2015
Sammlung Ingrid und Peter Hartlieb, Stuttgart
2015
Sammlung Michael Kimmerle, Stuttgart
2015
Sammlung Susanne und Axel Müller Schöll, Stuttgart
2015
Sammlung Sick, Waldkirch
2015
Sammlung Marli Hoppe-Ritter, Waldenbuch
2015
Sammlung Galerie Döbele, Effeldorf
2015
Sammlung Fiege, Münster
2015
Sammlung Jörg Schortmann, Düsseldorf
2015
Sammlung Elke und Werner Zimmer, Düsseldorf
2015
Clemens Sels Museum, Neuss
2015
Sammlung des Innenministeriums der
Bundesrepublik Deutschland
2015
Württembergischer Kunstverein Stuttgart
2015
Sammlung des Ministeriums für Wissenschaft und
================
What needs to be done:
Copy the listing again, substituting "Collection" for each occurrence of "Sammlung" and leaving everything else unchanged.

Answer to the problem:
2015
Collection Ingrid und Peter Hartlieb, Stuttgart
2015
Collection Michael Kimmerle, Stuttgart
2015
Collection Susanne und Axel Müller Schöll, Stuttgart
2015
Collection Sick, Waldkirch
2015
Collection Marli Hoppe-Ritter, Waldenbuch
2015
Collection Galerie Döbele, Effeldorf
2015
Collection Fiege, Münster
2015
Collection Jörg Schortmann, Düsseldorf
2015
Collection Elke und Werner Zimmer, Düsseldorf
2015
Clemens Sels Museum, Neuss
2015
Collection des Innenministeriums der
Bundesrepublik Deutschland
2015
Württembergischer Kunstverein Stuttgart
2015
Collection des Ministeriums für Wissenschaft und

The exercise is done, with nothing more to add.